Marlene Wagman-Geller

"As far back as I can remember, it was always on my bucket list, even before the term bucket list was coined,
to be a writer. It was a natural progression to want to go from reading books to writing one."

He Scores!(1893)

Dec 18, 2022 by Marlene Wagman-Geller

                                        

   Hockey players covet their sport’s Stanley Cup, North America’s oldest and most colorful trophy. While fans keep their eyes on the prize, many draw a blank when it comes to its originator: Frederick Arthur Stanley, (Lord Stanley of Preston.)

    Born in 1841 in London, Frederick was the son of the Earl of Derby, a three-time prime minister. He took the upper crust path of education at Eton, followed by positions of Conservative member of parliament, and lord of the admiralty. The aristocrat would have been a forgotten footnote of history had Queen Victoria not appointed him governor general of Canada. An 1888 New York Times made Lord Stanley second fiddle to the Marquis of Lansdowne who was departing Canada for India.

    The blueblood, along with his wife, Lady Constance, and their children-they had ten-political popularity waned as he proved a lackluster leader. A reporter wrote, Lord Stanley “willingly consented to speak, but said he had nothing to tell.” What excited Frederick most about his adopted homeland was hockey. He had become a fan after watching the Montreal Hockey Club during the city’s 1889 Winter Carnival. His sons, Arthur and Algernon, were avid participants who started the Ottawa Rideau Hall Rebels. The National Women’s Hockey League championship trophy, the Isobel Cup, took its name from his daughter.

     On a trip to London, Frederick paid ten guineas, (in today’s currency, $1,000,) for a silver punch-sized bowl that would be “presented to the champion hockey team in the Dominion of Canada.” He christened his award: the Dominion Hockey Challenge Cup; it eventually took the name of the governor-general. The first recipient of the Stanly Cup was the Montreal Hockey Club, (the team associated with the Montreal Amateur Athletic Association.) Frederick was not present for the occasion as he had returned to England upon the death of his older brother, whereby he became the 16th Earl of Derby.

    A Stanley Cup holds the engraved names of the current year’s winning players, a tradition that began as some of the athletes had already done so themselves. By 1963, due to wear and tear on the trophy, officials retired the original that now resides in the Vault Room at the Hockey Hall of Fame in Toronto. The Cup shares space with Lord Stanley; the hockey association inducted their “Honoured Biolder” into the Hall in 1945. Frederick passed away in 1908; his obituary did not mention hockey.
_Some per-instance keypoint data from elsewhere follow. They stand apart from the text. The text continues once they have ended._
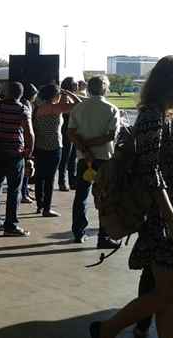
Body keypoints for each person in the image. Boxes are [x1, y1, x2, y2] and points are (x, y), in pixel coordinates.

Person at [90, 55, 173, 338]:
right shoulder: (152, 118)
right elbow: (152, 174)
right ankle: (107, 329)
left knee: (167, 294)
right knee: (168, 291)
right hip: (160, 218)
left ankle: (107, 330)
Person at [67, 76, 122, 248]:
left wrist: (85, 148)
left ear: (89, 89)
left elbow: (71, 132)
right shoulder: (111, 109)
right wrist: (91, 146)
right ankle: (104, 236)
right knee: (105, 198)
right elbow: (111, 136)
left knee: (81, 197)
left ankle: (78, 232)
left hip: (85, 159)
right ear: (105, 88)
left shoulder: (79, 108)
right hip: (105, 158)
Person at [0, 82, 34, 236]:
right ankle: (10, 225)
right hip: (14, 154)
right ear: (20, 94)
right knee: (14, 190)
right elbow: (29, 134)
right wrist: (28, 154)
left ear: (5, 93)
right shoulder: (22, 110)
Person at [32, 84, 81, 217]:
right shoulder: (57, 108)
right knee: (50, 178)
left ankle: (39, 205)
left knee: (40, 177)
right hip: (54, 146)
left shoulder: (38, 108)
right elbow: (78, 104)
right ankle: (47, 208)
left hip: (40, 145)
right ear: (55, 95)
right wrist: (67, 93)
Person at [58, 77, 79, 192]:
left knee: (72, 157)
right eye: (75, 84)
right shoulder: (64, 97)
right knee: (66, 157)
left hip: (73, 129)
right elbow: (70, 109)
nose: (77, 86)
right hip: (66, 129)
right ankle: (62, 181)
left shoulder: (70, 96)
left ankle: (72, 180)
     As the original Holy Grail lies in state, a makeshift model serves as its stand-in and receives the names of the newest champions. After the play-off game, a delirious team member holds the thirty-four-pound trophy above his head as he skates around the ring. Some of the most illustrious winners: Maurice “Rocket” Richard, (Montreal Canadiens,) Gordie Howe, (the Detroit Red Wings,) Wayne Gretsky, (the Los Angeles Kings.) Because each winner can take custody of the award for twenty-four hours, if it could talk, what tales it would tell.  Players have used the Stanley Cup to baptize two babies, (neither christened Stanley,) as a flue for champagne, as a popcorn bowl in a movie theater. A dog and a Kentucky Derby thoroughbred have quenched their thirst in the silver bowl; the inebriated have used it as a urinal. The trophy spent time in a swimming pool, an Ottawa canal, and a strip joint. A photographer’s mother turned Stanly into a geranium planter; a thief absconded with the silver prize. Warning: it’s best to keep one’s lips from planting a kiss on Stanley. 

     Newscaster Foster Hewitt captured the excitement of the ice-based sport with his commentary, “He shoots, he scores!